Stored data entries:
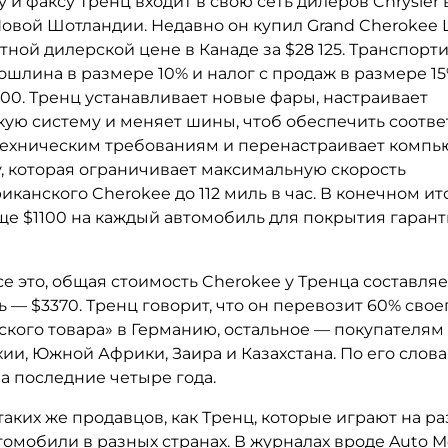
 и факсу Тренц входит в свою сеть дилеров Chrysler 
овой Шотландии. Недавно он купил Grand Cherokee L
ной дилерской цене в Канаде за $28 125. Транспорт
ошлина в размере 10% и налог с продаж в размере 1
000. Тренц устанавливает новые фары, настраивает
кую систему и меняет шины, чтоб обеспечить соотве
ехническим требованиям и перенастраивает комп
, которая ограничивает максимальную скорость
канского Cherokee до 112 миль в час. В конечном ит
ще $1100 на каждый автомобиль для покрытия гаран
е это, общая стоимость Cherokee у Тренца составляет
 — $3370. Тренц говорит, что он перевозит 60% свое
кого товара» в Германию, остальное — покупателям 
ии, Южной Африки, Заира и Казахстана. По его слов
а последние четыре года.
таких же продавцов, как Тренц, которые играют на р
томобили в разных странах. В журналах вроде Auto M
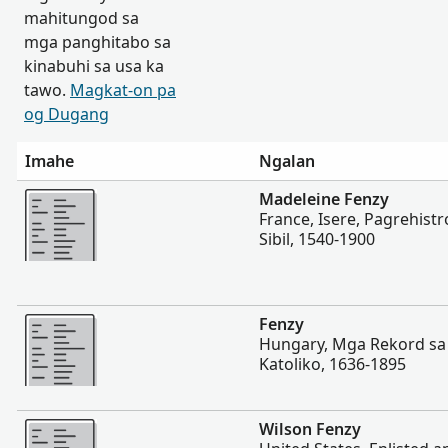
mahitungod sa
mga panghitabo sa
kinabuhi sa usa ka
tawo.
Magkat-on pa
og Dugang
Imahe
Ngalan
Dugang pa
Madeleine Fenzy
France, Isere, Pagrehist
Sibil, 1540-1900
Dugang pa
Fenzy
Hungary, Mga Rekord s
Katoliko, 1636-1895
Dugang pa
Wilson Fenzy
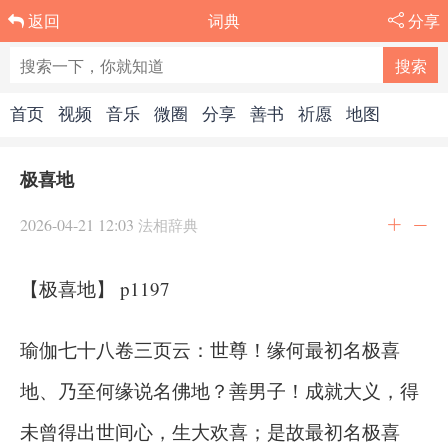
词典
分享
返回
首页
视频
音乐
微圈
分享
善书
祈愿
地图
极喜地
2026-04-21 12:03
法相辞典
【极喜地】 p1197
瑜伽七十八卷三页云：世尊！缘何最初名极喜
地、乃至何缘说名佛地？善男子！成就大义，得
未曾得出世间心，生大欢喜；是故最初名极喜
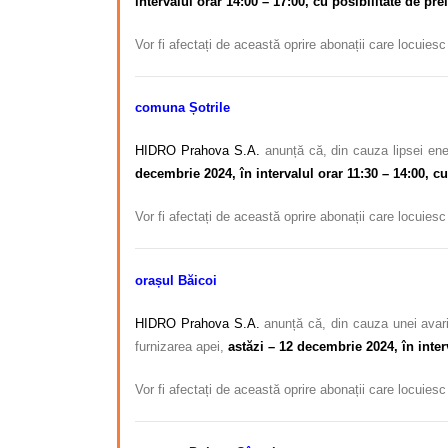
intervalul orar 14:00 – 17:00, cu posibilitate de pre
Vor fi afectați de această oprire abonații care locuies
comuna Șotrile
HIDRO Prahova S.A.
anunță că, din cauza lipsei ener
decembrie 2024, în intervalul orar 11:30 – 14:00, cu
Vor fi afectați de această oprire abonații care locuies
orașul Băicoi
HIDRO Prahova S.A.
anunță că, din cauza unei avari
furnizarea apei,
astăzi – 12 decembrie 2024, în inter
Vor fi afectați de această oprire abonații care locuies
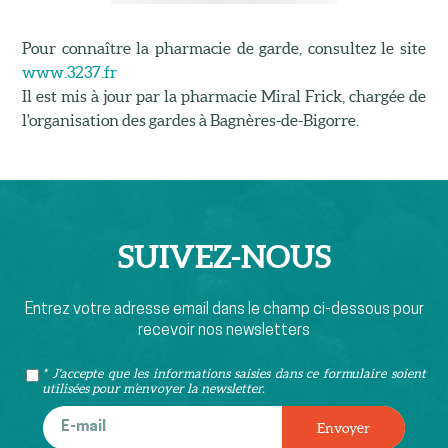
Pour connaître la pharmacie de garde, consultez le site
www.3237.fr
Il est mis à jour par la pharmacie Miral Frick, chargée de
l'organisation des gardes à Bagnères-de-Bigorre.
SUIVEZ-
NOUS
Entrez votre adresse email dans le champ ci-dessous pour
recevoir nos newsletters
* J'accepte que les informations saisies dans ce formulaire soient
utilisées pour m’envoyer la newsletter.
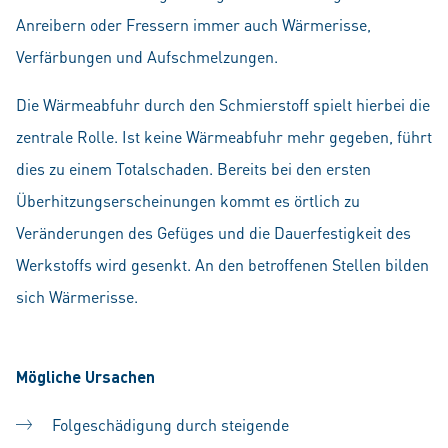
Anreibern oder Fressern immer auch Wärmerisse,
Verfärbungen und Aufschmelzungen.
Die Wärmeabfuhr durch den Schmierstoff spielt hierbei die
zentrale Rolle. Ist keine Wärmeabfuhr mehr gegeben, führt
dies zu einem Totalschaden. Bereits bei den ersten
Überhitzungserscheinungen kommt es örtlich zu
Veränderungen des Gefüges und die Dauerfestigkeit des
Werkstoffs wird gesenkt. An den betroffenen Stellen bilden
sich Wärmerisse.
Mögliche Ursachen
Folgeschädigung durch steigende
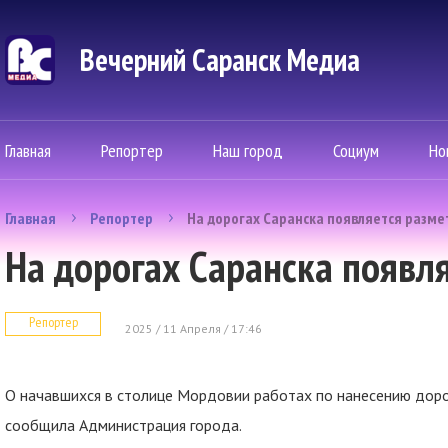
Вечерний Саранск Mедиа
Главная
Репортер
Наш город
Социум
Но
Главная
Репортер
На дорогах Саранска появляется разме
На дорогах Саранска появл
Репортер
2025 / 11 Апреля / 17:46
О начавшихся в столице Мордовии работах по нанесению дор
сообщила Администрация города.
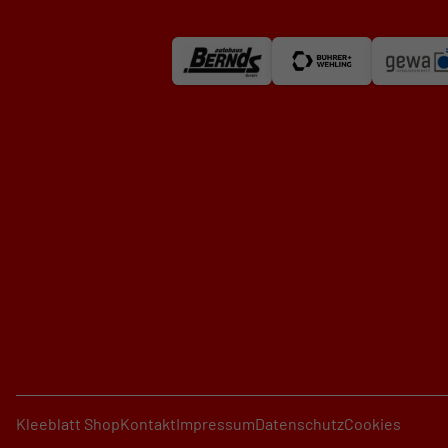
Kleeblatt Shop
Kontakt
Impressum
Datenschutz
Cookies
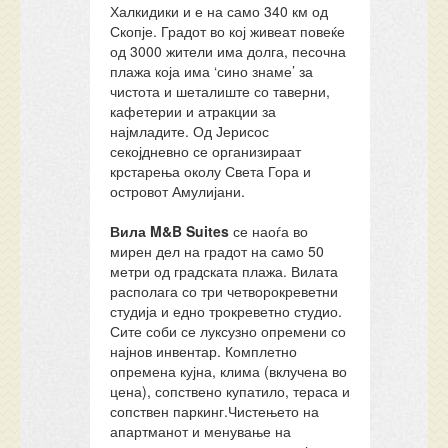
Халкидики и е на само 340 км од
Скопје. Градот во кој живеат повеќе
од 3000 жители има долга, песочна
плажа која има ‘сино знаме’ за
чистота и шеталиште со таверни,
кафетерии и атракции за
најмладите. Од Јерисос
секојдневно се организираат
крстарења околу Света Гора и
островот Амулијани.
Вила M&B Suites
се наоѓа во
мирен дел на градот на само 50
метри од градската плажа. Вилата
располага со три четворокреветни
студија и едно трокреветно студио.
Сите соби се луксузно опремени со
најнов инвентар. Комплетно
опремена кујна, клима (вклучена во
цена), сопствено купатило, тераса и
сопствен паркинг.Чистењето на
апартманот и менување на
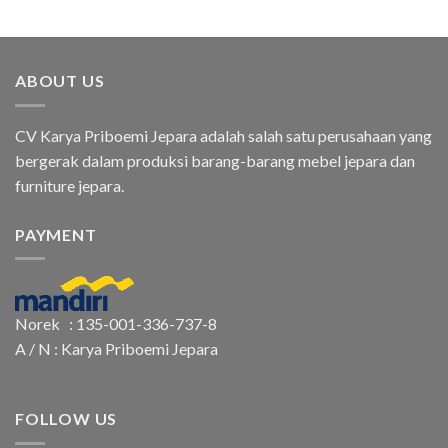
ABOUT US
CV Karya Priboemi Jepara adalah salah satu perusahaan yang
bergerak dalam produksi barang-barang mebel jepara dan
furniture jepara.
PAYMENT
Norek : 135-001-336-737-8
A / N : Karya Priboemi Jepara
FOLLOW US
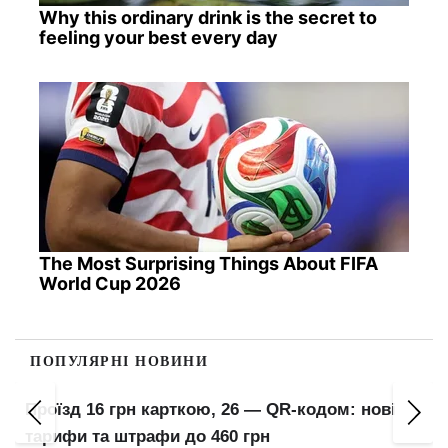
Why this ordinary drink is the secret to
feeling your best every day
The Most Surprising Things About FIFA
World Cup 2026
ПОПУЛЯРНІ НОВИНИ
Проїзд 16 грн карткою, 26 — QR-кодом: нові
тарифи та штрафи до 460 грн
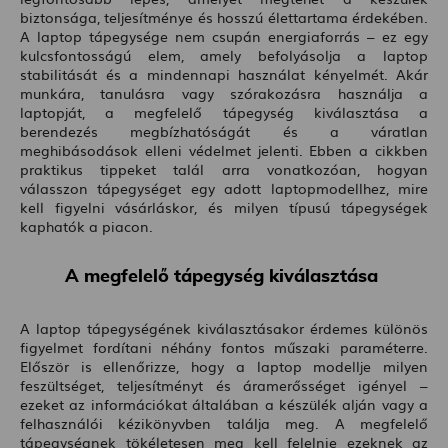
biztonsága, teljesítménye és hosszú élettartama érdekében.
A laptop tápegysége nem csupán energiaforrás – ez egy
kulcsfontosságú elem, amely befolyásolja a laptop
stabilitását és a mindennapi használat kényelmét. Akár
munkára, tanulásra vagy szórakozásra használja a
laptopját, a megfelelő tápegység kiválasztása a
berendezés megbízhatóságát és a váratlan
meghibásodások elleni védelmet jelenti. Ebben a cikkben
praktikus tippeket talál arra vonatkozóan, hogyan
válasszon tápegységet egy adott laptopmodellhez, mire
kell figyelni vásárláskor, és milyen típusú tápegységek
kaphatók a piacon.
A megfelelő tápegység kiválasztása
A laptop tápegységének kiválasztásakor érdemes különös
figyelmet fordítani néhány fontos műszaki paraméterre.
Először is ellenőrizze, hogy a laptop modellje milyen
feszültséget, teljesítményt és áramerősséget igényel –
ezeket az információkat általában a készülék alján vagy a
felhasználói kézikönyvben találja meg. A megfelelő
tápegységnek tökéletesen meg kell felelnie ezeknek az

EXERCISE DIRECTIONS — From the entries, work out how many lines include the word "Wärmeabfuhr", answering with the number only.

SOLUTION TO THIS PROBLEM — 2